Masih juga merasa malu dan
belum berbangga menjadi cagur? Baiklah.
Menjelang ujian Nasional,
disaat saudara, tetangga, keluarga bertanya mau jadi apa setelah SMA? Tidak
lain tidak bukan, kebanyakan akan menjawab profesi murni. Entah dalam bidang
pengetahuan alam, sosial, budaya, hukum, ekonomi, linguistic dll. Tapi, berapa
banyak yang mantap bertekad baja menyatakan akan menjadi guru? Tidak banyak.
Belum, semoga. Namun, taukah kau hai cagur, pada penggalan puisi ini?
Jika hari ini seorang
Perdana Menteri berkuasa
Jika hari ini seorang Raja
menaiki tahkhta
Jika hari ini Presiden
sebuah Negara
Jika hari ini seorang ulama
yang mulia
Jika hari ini seorang peguam
yang menang bicara
Jika hari ini seorang
penulis terkemuka
Jika hari ini siapa saja
menjadi dewasa
Sejarahnya dimulakan oleh
seorang guru biasa.
Dengan lembut sabarnya
mengajar tulis-baca.
-Usman Awang 1979-
Dan untukmu yang sudah
bangga dan sepenuhnya siap ikhlas menjadi cagur, hendaknya tak terlepas perangainya
dari tauladan kita, nabi besar, Muhammad saw. yang dinobatkan sebagai muallimul awwal fil Islam (guru pertama
dalam Islam). ‘Aisyah kerap dikunjungi ummat untuk dimintai pendapat dalam
memecahkan masalah.
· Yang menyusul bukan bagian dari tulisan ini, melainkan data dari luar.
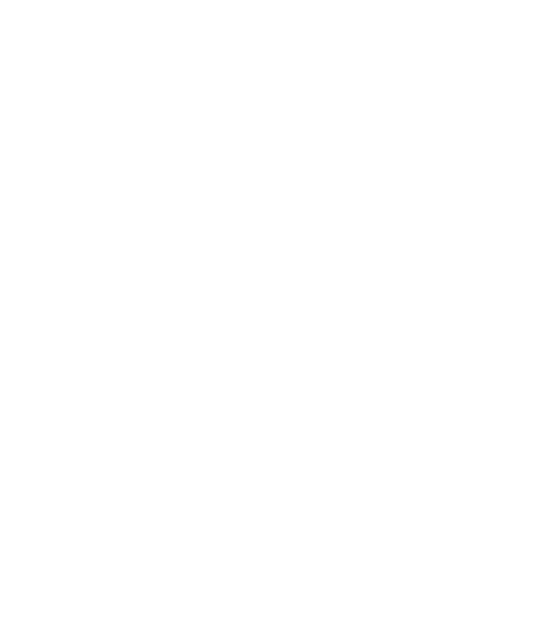
<source format=gtp>
G04*
G04 #@! TF.GenerationSoftware,Altium Limited,Altium Designer,24.0.1 (36)*
G04*
G04 Layer_Color=8421504*
%FSLAX44Y44*%
%MOMM*%
G71*
G04*
G04 #@! TF.SameCoordinates,0A1429B2-28BD-4406-9712-C9141F762160*
G04*
G04*
G04 #@! TF.FilePolarity,Positive*
G04*
G01*
G75*
D11*
X1229750Y526150D02*
D03*
Y538850D02*
D03*
Y551550D02*
D03*
Y564250D02*
D03*
Y602350D02*
D03*
Y589650D02*
D03*
Y576950D02*
D03*
Y615050D02*
D03*
Y627750D02*
D03*
Y640450D02*
D03*
Y653150D02*
D03*
Y665850D02*
D03*
Y703950D02*
D03*
Y691250D02*
D03*
Y678550D02*
D03*
Y716650D02*
D03*
Y729350D02*
D03*
Y742050D02*
D03*
Y754750D02*
D03*
Y767450D02*
D03*
X1268750Y526150D02*
D03*
Y538850D02*
D03*
Y551550D02*
D03*
Y564250D02*
D03*
Y602350D02*
D03*
Y589650D02*
D03*
Y576950D02*
D03*
Y615050D02*
D03*
Y627750D02*
D03*
Y640450D02*
D03*
Y653150D02*
D03*
Y665850D02*
D03*
Y703950D02*
D03*
Y691250D02*
D03*
Y678550D02*
D03*
Y716650D02*
D03*
Y729350D02*
D03*
Y742050D02*
D03*
Y754750D02*
D03*
Y767450D02*
D03*
X838750Y526100D02*
D03*
Y538800D02*
D03*
Y551500D02*
D03*
Y564200D02*
D03*
Y602300D02*
D03*
Y589600D02*
D03*
Y576900D02*
D03*
Y615000D02*
D03*
Y627700D02*
D03*
Y640400D02*
D03*
Y653100D02*
D03*
Y665800D02*
D03*
Y703900D02*
D03*
Y691200D02*
D03*
Y678500D02*
D03*
Y716600D02*
D03*
Y729300D02*
D03*
Y742000D02*
D03*
Y754700D02*
D03*
Y767400D02*
D03*
X877750Y526100D02*
D03*
Y538800D02*
D03*
Y551500D02*
D03*
Y564200D02*
D03*
Y602300D02*
D03*
Y589600D02*
D03*
Y576900D02*
D03*
Y615000D02*
D03*
Y627700D02*
D03*
Y640400D02*
D03*
Y653100D02*
D03*
Y665800D02*
D03*
Y703900D02*
D03*
Y691200D02*
D03*
Y678500D02*
D03*
Y716600D02*
D03*
Y729300D02*
D03*
Y742000D02*
D03*
Y754700D02*
D03*
Y767400D02*
D03*
X1229750Y794750D02*
D03*
Y807450D02*
D03*
Y820150D02*
D03*
Y832850D02*
D03*
Y870950D02*
D03*
Y858250D02*
D03*
Y845550D02*
D03*
Y883650D02*
D03*
Y896350D02*
D03*
Y909050D02*
D03*
Y921750D02*
D03*
Y934450D02*
D03*
Y972550D02*
D03*
Y959850D02*
D03*
Y947150D02*
D03*
Y985250D02*
D03*
Y997950D02*
D03*
Y1010650D02*
D03*
Y1023350D02*
D03*
Y1036050D02*
D03*
X1268750Y794750D02*
D03*
Y807450D02*
D03*
Y820150D02*
D03*
Y832850D02*
D03*
Y870950D02*
D03*
Y858250D02*
D03*
Y845550D02*
D03*
Y883650D02*
D03*
Y896350D02*
D03*
Y909050D02*
D03*
Y921750D02*
D03*
Y934450D02*
D03*
Y972550D02*
D03*
Y959850D02*
D03*
Y947150D02*
D03*
Y985250D02*
D03*
Y997950D02*
D03*
Y1010650D02*
D03*
Y1023350D02*
D03*
Y1036050D02*
D03*
X838500Y794750D02*
D03*
Y807450D02*
D03*
Y820150D02*
D03*
Y832850D02*
D03*
Y870950D02*
D03*
Y858250D02*
D03*
Y845550D02*
D03*
Y883650D02*
D03*
Y896350D02*
D03*
Y909050D02*
D03*
Y921750D02*
D03*
Y934450D02*
D03*
Y972550D02*
D03*
Y959850D02*
D03*
Y947150D02*
D03*
Y985250D02*
D03*
Y997950D02*
D03*
Y1010650D02*
D03*
Y1023350D02*
D03*
Y1036050D02*
D03*
X877500Y794750D02*
D03*
Y807450D02*
D03*
Y820150D02*
D03*
Y832850D02*
D03*
Y870950D02*
D03*
Y858250D02*
D03*
Y845550D02*
D03*
Y883650D02*
D03*
Y896350D02*
D03*
Y909050D02*
D03*
Y921750D02*
D03*
Y934450D02*
D03*
Y972550D02*
D03*
Y959850D02*
D03*
Y947150D02*
D03*
Y985250D02*
D03*
Y997950D02*
D03*
Y1010650D02*
D03*
Y1023350D02*
D03*
Y1036050D02*
D03*
M02*

</source>
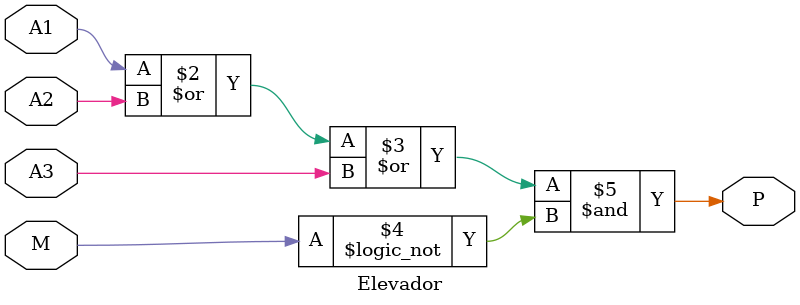
<source format=sv>
/**
Lucas Leones Costa Dos Santos - 121110281
Problema 01 - Elevador
*/

module Elevador(
	input logic A1, A2, A3, M,
  	output logic P
);
  always_comb P = (A1 | A2 | A3) & !M;
endmodule
</source>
Diantara Ummul
Mukminin, memang ‘Aisyah lah yang hapal betul apapun yang nabi lakukan,
baik adab, maupun pemecahan masalah. Mengapa? Karena ‘Aisyah mengaplikasikan
apa yang Rasulullah sabdakan. Ilmu dan aplikasinya ternyata sangat berkaitan.
Pun diluar tujuan penghapalan,
ada sebuah petuah yang layak dijadikan pegangan. “Sebaik – baik nasihat adalah
teladan”. Hal ini sesuai dengan QS al Baqarah:44
“Mengapa kamu suruh orang
lain mengerjakan) kebaktian, sedangkan kamu melupakan (kewajiban)mu sendiri..”
Guru, yang merupakan
pendidik akhlak murid, pengajar ilmu, serta pembimbing kekritisan dan kepekaan
kehidupan sekitar sudah selayaknya menyadari posisinya sebagai mitra belajar
sekaligus pusat dalam kelas. Keteladanan menjadi penting disaat murid menyerap
apapun yang hadir dalam benaknya.
Berbanggalah cagur. Pahala
sebagai pembelajar akan berkali lipat karena mengajar. Saya melihat keindahan
dan kemuliaan seorang guru dari kacamata saya sebagai mahasiswa non-pendidikan.